Arsip Foto - Presiden Turki Recep Tayyip Erdogan berjalan saat sesi Partnership for Global Insfrastucture and Investment dalam rangkaian KTT G20 di Nusa Dua, Kabupaten Badung, Bali, Selasa (15/11/2022). ANTARA FOTO/Media Center G20 Indonesia/Aditya Pradana Putra/nym/am.

Istanbul (ANTARA) - Turki tidak akan terhasut oleh  provokasi atau ancaman, kata Presiden Turki Recep Tayyip Erdogan pada Kamis, sehari setelah sebuah salinan Al-Qur'an dibakar di Swedia. “Kami akan mengajari orang-orang Barat yang arogan bahwa menghina Muslim bukanlah kebebasan berekspresi,” kata Erdogan kepada anggota Partai Keadilan dan Pembangunan (AK) melalui pesan video.

Turki, kata dia, akan menyampaikan reaksi dalam cara yang paling tegas guna melawan organisasi teroris dan musuh-musuh Islam. Erdogan menandaskan bahwa  mereka yang mengizinkan aksi tersebut dengan dalih kebebasan berpendapat dan orang-orang yang menutup mata terhadap kejahatan itu, "tidak akan mencapai tujuannya".

Pada Rabu, seorang warga negara Irak membakar salinan Al-Qur'an di depan sebuah masjid di ibu kota Swedia, Stockholm. Pada 12 Juni, pengadilan banding Swedia mengukuhkan putusan pengadilan lebih rendah guna membatalkan keputusan larangan membakar Al-Qur'an, setelah menyimpulkan polisi tidak memiliki dasar hukum untuk menghalangi dua unjuk rasa yang dibarengi dengan pembakaran Al-Qur'an awal tahun ini.

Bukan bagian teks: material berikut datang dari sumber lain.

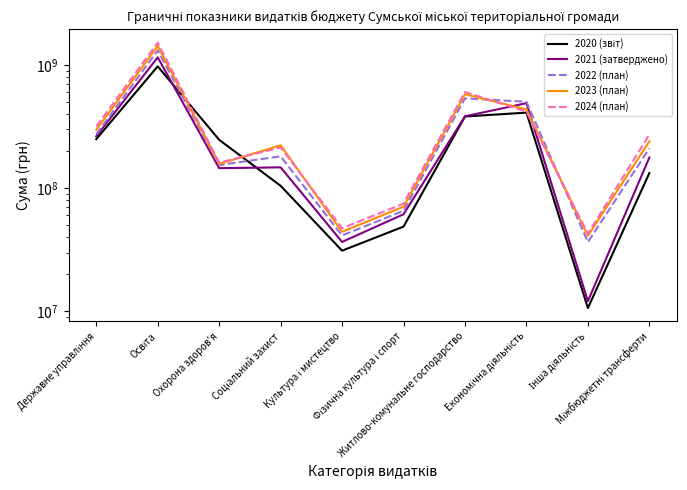

Reading left to right, what are all the values shown in this chart?

2020 (звіт): 250150553.9	975151682.0	246825388.7	104489565.1	31070964.5	48729577.3	381766901.9	410429023.1	10625879.0	132586928.6
2021 (затверджено): 263848809.0	1153941406.4	145295157.8	147502879.3	36587641.0	61374894.0	383232435.0	489730831.6	12088668.3	177224210.6
2022 (план): 273454149.0	1313449416.0	154006900.0	181195877.0	41250700.0	65530365.0	535287186.0	502775361.0	36505200.0	209910800.0
2023 (план): 297039272.0	1428064459.0	157106600.0	222758827.0	44243400.0	70688180.0	579007334.0	436141368.0	41038710.0	239517600.0
2024 (план): 316739100.0	1519465893.0	161297800.0	213772242.0	47281090.0	74888870.0	604265582.0	417864771.0	42615409.0	272545200.0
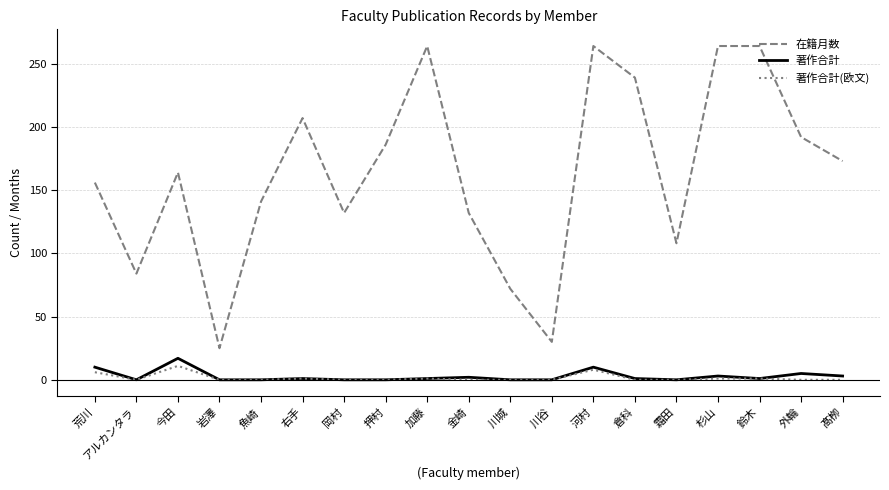

Between 岩澤 and 倉科, which series saw the biggest shift?

在籍月数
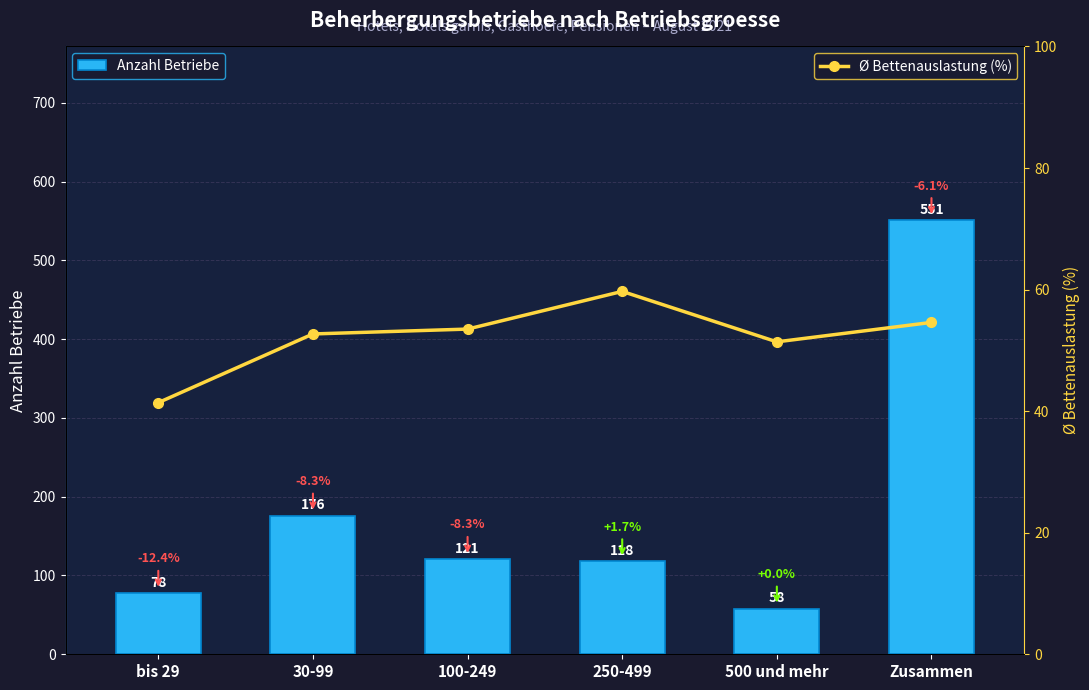

Which series changed the most between 30-99 and Zusammen?

Anzahl Betriebe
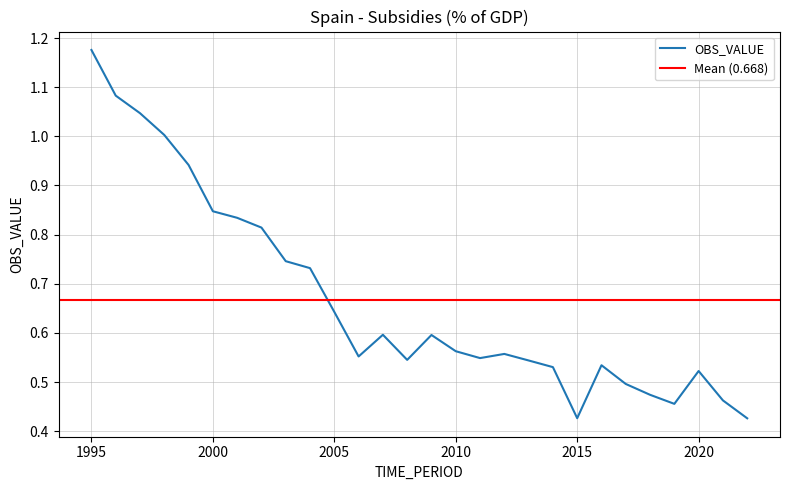

How many points are higher than both their immediate neighbors (excluding endpoints)?

5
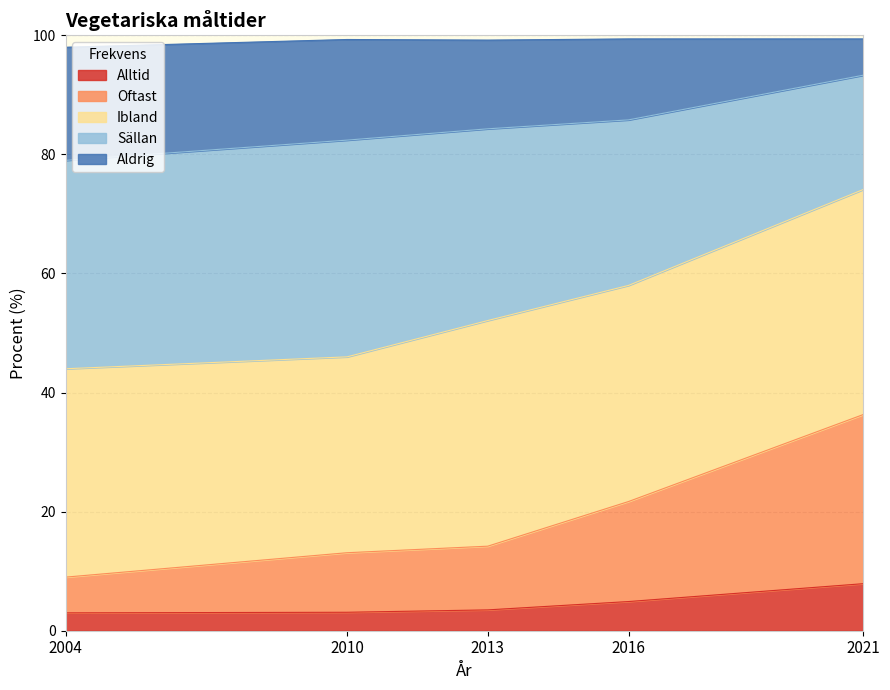

Where does the Oftast series first go above 14?

2013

Pada Februari, polisi menolak memberikan izin kepada dua permintaan unjuk rasa lainnya dengan alasan keamanan, setelah politisi sayap kanan Denmark Rasmus Paludan membakar salinan Al-Qur'an di depan Kedutaan Besar Turki di Stockholm pada Januari lalu. Selanjutnya, dua orang yang pernah berupaya melakukan tindakan provokatif di luar kedutaan Irak dan Turki di Stockholm mengajukan banding atas keputusan tersebut.

Baca juga: Negara Turki, Finlandia dan Swedia setujui mekanisme bersama
Baca juga: Sekjen NATO bahas perkembangan terakhir Rusia


Pada April, Pengadilan Administratif Stockholm membatalkan keputusan tersebut, dengan menyatakan risiko keamanan yang dijadikan alasan oleh polisi, sebagai tidak bisa membatasi hak berdemonstrasi.